The anti-resonance frequency makes it difficult to control the motor movement near and above it and thus limits the dynamics that is possible to be achieved. Note that the anti-resonance frequency is defined only by the torsional stiffnesses of the coupling and the shaft and the inertia of the load. Thus the servo control system cannot improve the control response beyond that. As a rule of thumb the shortest possible response time of the speed control is the inverse of the anti-resonance frequency.
Reduction gear is often used with servo drives. The reduction gear decreases the ioad inertia seen on the motor shaft. Thus in practice the anti-resonance frequency is important only for servo drives that do not have reduction gear.
Don't forget friction! Friction is a nasty thing that makes accurate position control difficult. Slip stick itself is one of the reasons for growling at low speeds. However, sometimes a dither (vibration) signal is added to the torque reference in order to keep the mechanical system in a small movement all the time. This avoids the slip stick phenomena but unfortunately has audible noise as byproduct.
By the way, there is a slight error in the explanation of the Bode plot (apparently this is a transfer function from motor air-gap torque to motor speed). The plot line below about 20 Hz describes the motor and load moving together as one piece. Around 29 Hz only the motor moves but not the load (this frequency is also known as anti-resonance frequency). Between 29 Hz and 53 Hz the load is more and more accelerating when the motor is decelerating and vice versa thus finally reaching the resonance at 53 Hz. Above 53 Hz the plot shows more and more only the inertia of the motor.
You can check this with the rubber band and ball. If you move your hand very slowly up and down, the ball will follow. When you increse the frequency you will find there is a frequency where your hand moves but the ball does not move. This is the anti-resonance frequency. Increasing the frequency still you will finally get into resonance frequency where the ball is moving very much even when your hand movement is small. Increasing the frequency yet higher (if you can) you will find that the ball is again more or less standing still although your hand moves a lot.
Wish I could afford a driver like this one. I accidentally hit the end of travel on one of my servos on my CNC mill. The momentary stall ended up letting all the "magic smoke" out of one of my servo drivers. A driver that would properly compensate for drive error like the above one would be most handy.

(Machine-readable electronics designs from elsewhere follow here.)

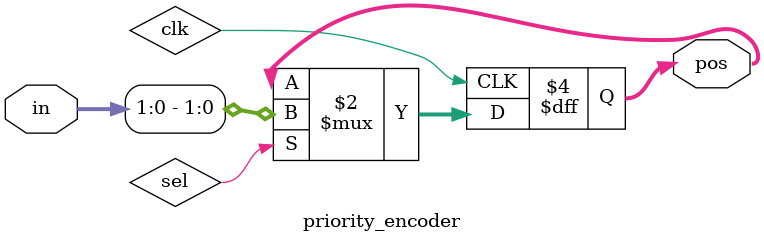
<source format=v>
module priority_encoder( 
input [2:0] in,
output reg [1:0] pos ); 
// When sel=1, assign b to out
always @(posedge clk)
begin
  if (sel)
    pos <= in;
end
endmodule

</source>
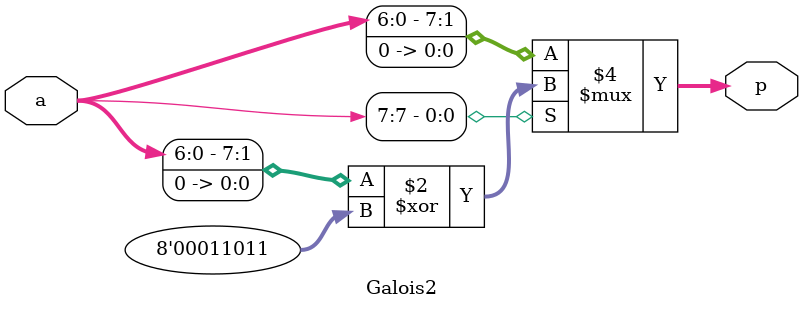
<source format=v>
module Galois2(a,p);
	input [7:0] a;
	output [7:0] p;
	assign p = a[7] ? (a<<1)^(8'h1b) : a<<1;
endmodule

</source>
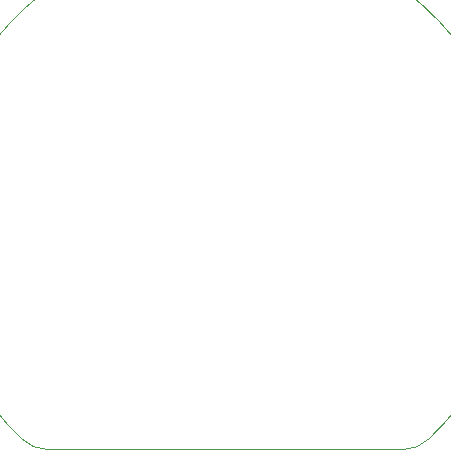
<source format=gm1>
G04*
G04 #@! TF.GenerationSoftware,Altium Limited,Altium Designer,24.4.1 (13)*
G04*
G04 Layer_Color=16711935*
%FSLAX44Y44*%
%MOMM*%
G71*
G04*
G04 #@! TF.SameCoordinates,36E66750-E4A1-4D4F-82B0-1BBA9B0B1F2C*
G04*
G04*
G04 #@! TF.FilePolarity,Positive*
G04*
G01*
G75*
%ADD11C,0.1000*%
D11*
X-172213Y-181213D02*
G03*
X-151000Y-190000I21213J21213D01*
G01*
X172219Y-181220D02*
G03*
X-171873Y-181548I-172219J181220D01*
G01*
X151000Y-190000D02*
G03*
X172213Y-181213I0J30000D01*
G01*
X-151000Y-190000D02*
X151000D01*
M02*

</source>
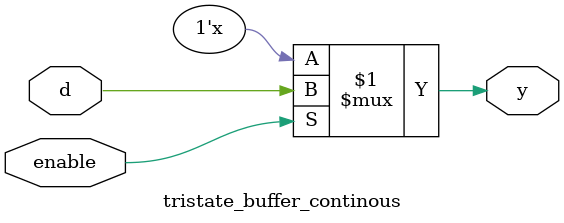
<source format=v>
module tristate_buffer_continous(input d,input enable,output y);
  assign y = enable? d:1'bz;
endmodule

</source>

As long as a servo drive permits access to and real time changes in its gains, then it's not strictly necessary to have a modern servo drive in order to take advantage of the concept. The system controller could change the gains and feed them to the drive. It's not as elegant as a self-contained drive, but it does permit use of this neat concept.
Marcus, thank you for an informative article. I was just at a seminar given by a semiconductor vendor on a new microcontroller targeted at the motor control market. These incorporate motor control timers as well as fast A/D converters. All of these are built in to the SoC, so that the measurement and correction strategies you discuss can be implemented.